Pancuran sederhana ditempatkan di rumah kaca yang terbuat dari panel polikarbonat dan batang Lechero. Di dekatnya adalah kakus – kandang kaca yang dilindungi oleh kanopi yang ditopang oleh batang pohon.

kakus kaca
Sebuah kakus berlapis kaca ditopang oleh batang pohon

“Buang kotoran untuk José adalah sebuah ritual,” kata sang arsitek. “Antara dia dan alam, hanya ada kaca.”

“Kami membayangkan bahwa para tamu akan memiliki banyak anekdot untuk diceritakan setelah mengunjunginya,” tambah mereka.

Atap kayu terbuat dari tongkat kayu, kain tahan air, dan ubin yang terbuat dari tanah dan batu bata
Proyek ini menghadap ke perbukitan di sekitarnya

Properti ini juga memiliki sistem permakultur yang dikembangkan dan dibangun oleh klien.

Limbah diperlakukan melalui sistem dengan cacing merah, dan air abu-abu diperlakukan dengan papirus kerdil, sejenis tanaman kolam. Air yang disaring digunakan untuk mengairi pohon buah-buahan.

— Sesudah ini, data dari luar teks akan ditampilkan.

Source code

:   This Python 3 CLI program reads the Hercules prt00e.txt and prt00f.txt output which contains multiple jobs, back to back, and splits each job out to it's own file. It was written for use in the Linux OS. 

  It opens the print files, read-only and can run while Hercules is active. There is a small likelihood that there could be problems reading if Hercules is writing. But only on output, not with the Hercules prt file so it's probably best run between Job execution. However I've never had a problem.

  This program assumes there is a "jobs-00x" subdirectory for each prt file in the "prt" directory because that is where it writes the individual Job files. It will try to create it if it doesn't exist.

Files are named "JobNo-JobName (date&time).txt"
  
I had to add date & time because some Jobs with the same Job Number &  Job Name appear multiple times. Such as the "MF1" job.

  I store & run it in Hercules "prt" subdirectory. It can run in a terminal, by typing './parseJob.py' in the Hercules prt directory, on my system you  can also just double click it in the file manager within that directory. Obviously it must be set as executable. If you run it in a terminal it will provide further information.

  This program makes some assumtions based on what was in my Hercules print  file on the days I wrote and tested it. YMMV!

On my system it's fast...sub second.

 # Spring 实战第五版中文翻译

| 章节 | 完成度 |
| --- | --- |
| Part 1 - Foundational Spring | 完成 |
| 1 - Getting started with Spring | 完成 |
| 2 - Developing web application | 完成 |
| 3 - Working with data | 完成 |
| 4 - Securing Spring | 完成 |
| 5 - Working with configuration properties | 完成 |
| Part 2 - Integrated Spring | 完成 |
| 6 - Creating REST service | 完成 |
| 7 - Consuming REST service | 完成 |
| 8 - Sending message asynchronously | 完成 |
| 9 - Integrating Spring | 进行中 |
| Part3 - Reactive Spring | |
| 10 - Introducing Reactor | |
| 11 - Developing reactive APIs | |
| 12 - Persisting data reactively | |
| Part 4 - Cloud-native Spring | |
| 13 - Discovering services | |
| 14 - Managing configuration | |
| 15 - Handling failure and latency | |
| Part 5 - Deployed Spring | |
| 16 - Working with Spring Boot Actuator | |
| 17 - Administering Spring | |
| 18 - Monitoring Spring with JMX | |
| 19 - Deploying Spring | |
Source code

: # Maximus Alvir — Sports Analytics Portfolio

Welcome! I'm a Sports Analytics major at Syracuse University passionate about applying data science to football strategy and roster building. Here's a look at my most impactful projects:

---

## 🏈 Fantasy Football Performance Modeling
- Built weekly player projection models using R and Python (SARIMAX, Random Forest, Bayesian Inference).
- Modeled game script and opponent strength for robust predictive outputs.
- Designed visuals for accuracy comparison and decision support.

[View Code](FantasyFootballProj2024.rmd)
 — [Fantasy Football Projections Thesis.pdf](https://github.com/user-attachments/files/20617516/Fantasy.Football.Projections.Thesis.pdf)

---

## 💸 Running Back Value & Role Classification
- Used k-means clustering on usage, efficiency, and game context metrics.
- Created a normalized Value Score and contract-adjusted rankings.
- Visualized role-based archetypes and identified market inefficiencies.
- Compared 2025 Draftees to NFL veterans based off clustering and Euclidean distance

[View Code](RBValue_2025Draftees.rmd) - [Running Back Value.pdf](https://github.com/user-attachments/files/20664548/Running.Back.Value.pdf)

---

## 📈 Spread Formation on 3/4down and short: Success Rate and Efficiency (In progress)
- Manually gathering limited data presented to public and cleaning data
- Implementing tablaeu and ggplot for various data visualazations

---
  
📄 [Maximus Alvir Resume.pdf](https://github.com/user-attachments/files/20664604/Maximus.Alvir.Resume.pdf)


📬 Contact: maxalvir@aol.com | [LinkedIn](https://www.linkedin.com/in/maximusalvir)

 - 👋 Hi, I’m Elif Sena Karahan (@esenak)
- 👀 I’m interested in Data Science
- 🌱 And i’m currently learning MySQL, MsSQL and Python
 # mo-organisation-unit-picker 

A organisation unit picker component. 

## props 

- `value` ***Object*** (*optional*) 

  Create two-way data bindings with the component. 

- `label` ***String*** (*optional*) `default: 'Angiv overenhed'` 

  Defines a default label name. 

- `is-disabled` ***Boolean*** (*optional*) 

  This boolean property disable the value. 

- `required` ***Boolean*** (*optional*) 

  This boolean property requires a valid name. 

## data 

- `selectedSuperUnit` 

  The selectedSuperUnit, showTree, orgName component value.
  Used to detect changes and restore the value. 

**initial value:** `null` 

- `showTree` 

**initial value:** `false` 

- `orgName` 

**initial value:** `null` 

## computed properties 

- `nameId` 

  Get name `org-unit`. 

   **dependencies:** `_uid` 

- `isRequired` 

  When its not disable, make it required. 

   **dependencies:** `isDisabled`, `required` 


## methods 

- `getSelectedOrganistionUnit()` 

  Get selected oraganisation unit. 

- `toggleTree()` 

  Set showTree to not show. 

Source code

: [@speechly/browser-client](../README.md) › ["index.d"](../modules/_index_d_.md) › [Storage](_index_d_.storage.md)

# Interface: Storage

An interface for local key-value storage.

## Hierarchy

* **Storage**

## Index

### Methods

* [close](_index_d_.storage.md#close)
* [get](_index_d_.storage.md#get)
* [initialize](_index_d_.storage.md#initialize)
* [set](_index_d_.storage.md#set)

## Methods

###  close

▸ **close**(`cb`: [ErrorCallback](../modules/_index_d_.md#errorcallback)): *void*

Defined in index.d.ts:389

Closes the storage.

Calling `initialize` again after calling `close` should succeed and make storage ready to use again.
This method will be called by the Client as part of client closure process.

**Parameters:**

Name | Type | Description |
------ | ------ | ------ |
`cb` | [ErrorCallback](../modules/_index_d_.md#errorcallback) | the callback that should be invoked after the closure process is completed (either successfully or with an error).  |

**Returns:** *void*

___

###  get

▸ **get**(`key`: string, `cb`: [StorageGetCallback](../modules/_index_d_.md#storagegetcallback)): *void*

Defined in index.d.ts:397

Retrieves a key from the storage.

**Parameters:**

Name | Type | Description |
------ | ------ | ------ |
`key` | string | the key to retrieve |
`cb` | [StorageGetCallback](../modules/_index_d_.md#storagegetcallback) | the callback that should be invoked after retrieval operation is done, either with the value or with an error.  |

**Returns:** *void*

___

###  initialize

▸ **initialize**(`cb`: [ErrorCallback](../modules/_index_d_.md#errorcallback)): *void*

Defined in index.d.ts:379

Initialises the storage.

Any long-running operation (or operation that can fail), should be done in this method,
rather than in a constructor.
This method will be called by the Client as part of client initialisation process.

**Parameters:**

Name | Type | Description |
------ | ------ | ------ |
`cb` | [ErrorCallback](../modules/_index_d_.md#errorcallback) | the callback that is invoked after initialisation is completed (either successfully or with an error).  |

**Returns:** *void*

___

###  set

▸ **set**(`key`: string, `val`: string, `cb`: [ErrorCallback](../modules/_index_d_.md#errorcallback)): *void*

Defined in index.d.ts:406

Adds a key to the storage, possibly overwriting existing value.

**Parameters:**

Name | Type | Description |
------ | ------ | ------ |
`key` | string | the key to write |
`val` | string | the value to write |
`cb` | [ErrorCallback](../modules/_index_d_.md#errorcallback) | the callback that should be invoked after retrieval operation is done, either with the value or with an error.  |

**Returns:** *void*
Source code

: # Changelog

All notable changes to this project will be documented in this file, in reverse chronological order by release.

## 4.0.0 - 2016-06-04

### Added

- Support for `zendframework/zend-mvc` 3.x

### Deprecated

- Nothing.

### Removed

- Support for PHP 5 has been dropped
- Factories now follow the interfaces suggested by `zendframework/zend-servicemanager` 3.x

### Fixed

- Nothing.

Rumah kaca dengan pancuran sederhana
Mandi minimal ada di rumah kaca

Apalagi sampah organik diolah menjadi kompos, yang berfungsi sebagai pupuk untuk sayuran dan tanaman obat milik properti.

“Tanaman asli-liar telah disimpan untuk menarik serangga dan burung dari daerah tersebut, mengendalikan proliferasi kemungkinan wabah,” kata klien. “Ini bekerja sebagai kontrol biologis in situ.”

Casa Jardin oleh Al Borde di Ekuador
Tanaman dan sayuran liar asli tumbuh berkelompok di sekitar taman

Al Borde dipimpin oleh kepala sekolah David Barragán, Esteban Benavides, Marialuisa Borja dan Pascual Gangotena.

Studio Ekuador juga berada di belakang House of the Flying Beds – rumah abad ke-18 yang telah direnovasi dengan ruang tidur yang digantung di langit-langit.

Fotografi dilakukan oleh Juan Alberto Andrade.